Last week, I previewed the Brand Security Conference. Thursday morning, Paul Fox, director, corporate communications and global operations, external relations, for Procter & Gamble, gave the keynote for the Brand Protection Conference, a talk entitled “Counterfeiting: A World of Difference.” Procter & Gamble, by virtue of having some of the most successful product brands in the world, is fighting its own battle against counterfeits and knockoffs (for example, Fox said that 8% of the Web hits for P&G’s Duracell batteries point to counterfeits). Yet Fox is quick to point out that the problem is “a lot more menacing than most of us realize.” Despite the economic impacts, which are considerable (but by no means clear cut), there is a substantial health and safety impact, especially in the case of counterfeit pharmaceuticals, counterfeit auto and aircraft parts, and fake baby formula. Counterfeiting has also been linked to organized crime and terrorist activities. In fact, according to Fox, there is evidence to suggest that the first terrorist attack on the World Trade Center in 1993 was financed in part by counterfeit T-shirts sold, ironically, in the shadow of the towers themselves.

Solutions are not just technological, although RFID, electronic product codes, panographs, holograms, and other items do go a long way toward thwarting counterfeiters. At the same time, Fox stresses that supply chain security is one of the most crucial elements of an anti-counterfeiting initiative.

Later on Thursday was the much-anticipated demonstration of the counterfeiting of a pharmaceutical label.
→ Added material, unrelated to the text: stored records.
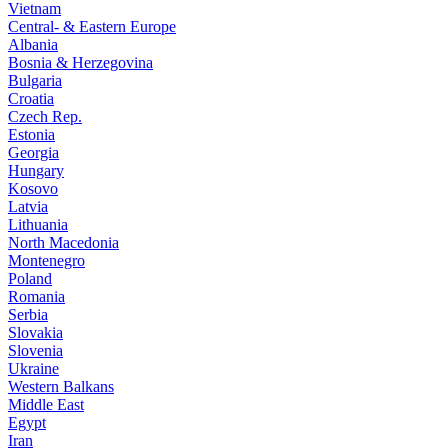
Vietnam
Central- & Eastern Europe
Albania
Bosnia & Herzegovina
Bulgaria
Croatia
Czech Rep.
Estonia
Georgia
Hungary
Kosovo
Latvia
Lithuania
North Macedonia
Montenegro
Poland
Romania
Serbia
Slovakia
Slovenia
Ukraine
Western Balkans
Middle East
Egypt
Iran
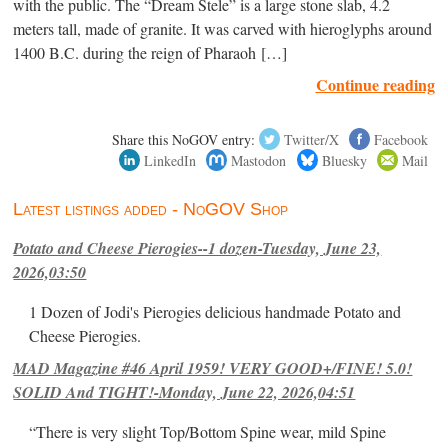
with the public. The “Dream Stele” is a large stone slab, 4.2
meters tall, made of granite. It was carved with hieroglyphs around
1400 B.C. during the reign of Pharaoh […]
Continue reading
Share this NoGOV entry:
Twitter/X
Facebook
LinkedIn
Mastodon
Bluesky
Mail
Latest listings added - NoGOV Shop
Potato and Cheese Pierogies--1 dozen-Tuesday, June 23,
2026,03:50
1 Dozen of Jodi's Pierogies delicious handmade Potato and
Cheese Pierogies.
MAD Magazine #46 April 1959! VERY GOOD+/FINE! 5.0!
SOLID And TIGHT!-Monday, June 22, 2026,04:51
“There is very slight Top/Bottom Spine wear, mild Spine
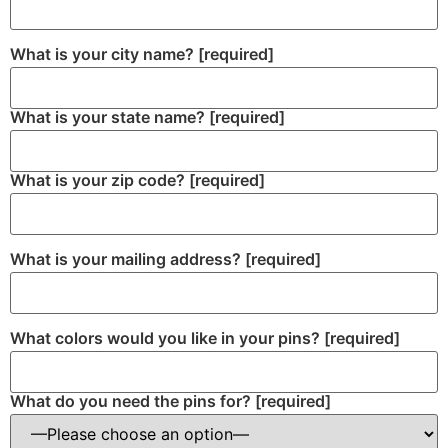
What is your city name?
[required]
What is your state name?
[required]
What is your zip code?
[required]
What is your mailing address?
[required]
What colors would you like in your pins?
[required]
What do you need the pins for?
[required]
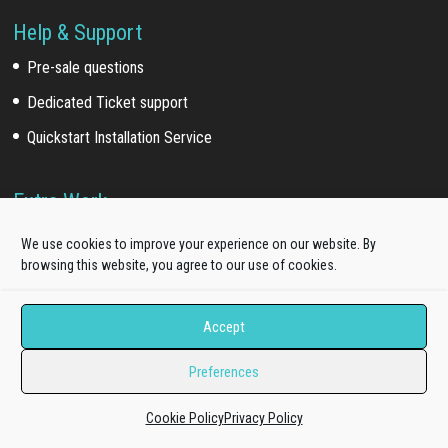
Help & Support
Pre-sale questions
Dedicated Ticket support
Quickstart Installation Service
Extra Work
Template install service
We use cookies to improve your experience on our website. By
browsing this website, you agree to our use of cookies.
Customization service
Development service
Accept
Our Network
Preferences
Acquired brands
(*)
:
Cookie Policy
Privacy Policy
WooSkins (2018)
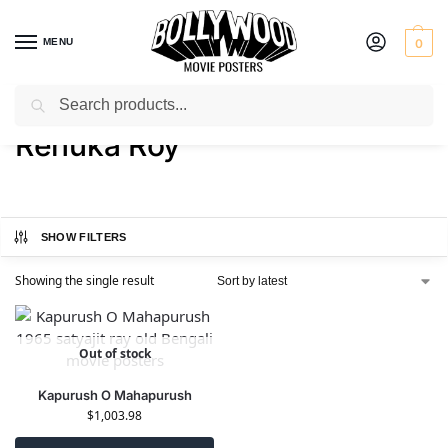
MENU
0
Search
Home
Product Actress
Renuka Roy
/
/
Renuka Roy
SHOW FILTERS
Showing the single result
Out of stock
Kapurush O Mahapurush
$
1,003.98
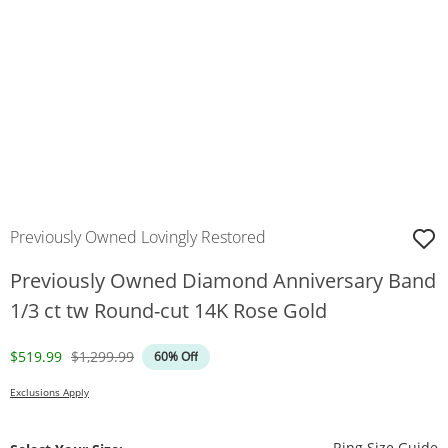
Previously Owned Lovingly Restored
Previously Owned Diamond Anniversary Band
1/3 ct tw Round-cut 14K Rose Gold
Discounted Price
Original Price
$519.99
$1,299.99
60% Off
Exclusions Apply
T
Ring Size Guide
In the session titled “Profiling the Counterfeiter,” security printing consultant Richard D. Warner provides a look at the “culture” of the counterfeiter and the structure of the fraudulent organization. Greg Bassinger, expert in photography, color separation, color printing, and capturing and manipulating images, analyzed and counterfeited a label for a product called Reveality Diet Supplements, attempting to identify and replicate the various anti-counterfeiting deterrents built into the label, which included UV blocking, microprinting, a data patch, random screening patterns, image watermarking, and “crazy numbers,” or variable text that used non-alphabetical characters that varied from label to label. Bassinger admitted that certain elements were too complex to counterfeit easily and ultimately felt that it was not a product that would be worth counterfeiting, since every label would need to be unique. Although many printers and marketers are reaping substantial results with variable-data printing, counterfeiters tend to avoid it like the plague. At least for now. Even so, the samples that were provided at the session looked flawless to the naked eye—and the consumer picking up bottles bearing these labels in the drug store would hardly be cognizant that they were counterfeit.

The original of the label was provided by Dr. Steven Simske, distinguished technologist, and principal scientist, security printing and imaging, Hewlett Packard Laboratories, who then gave a post-mortem on Bassinger’s label attempt. Although he missed a few items (like the watermark in the image), Bassinger did an admirable job in replicating—at least to the naked eye—many of the “steganographic” security items. (Steganography is the art of hiding items, like anticounterfeiting deterrents, inside larger design elements, such as microprinting inside screens, random characters inside other shapes, and so on.) Dr. Simske says that anticounterfeiting is not a technology, but is an ecosystem that comprises deterrents, education, investigation, and management.

“If trucks with your product are being hijacked instead of your products being counterfeited,” said Simske, “that’s a sign of success.”

Friday’s Graphics of the Americas will include more of the Brand Protection Conference, as well as digital and variable-data printing sessions.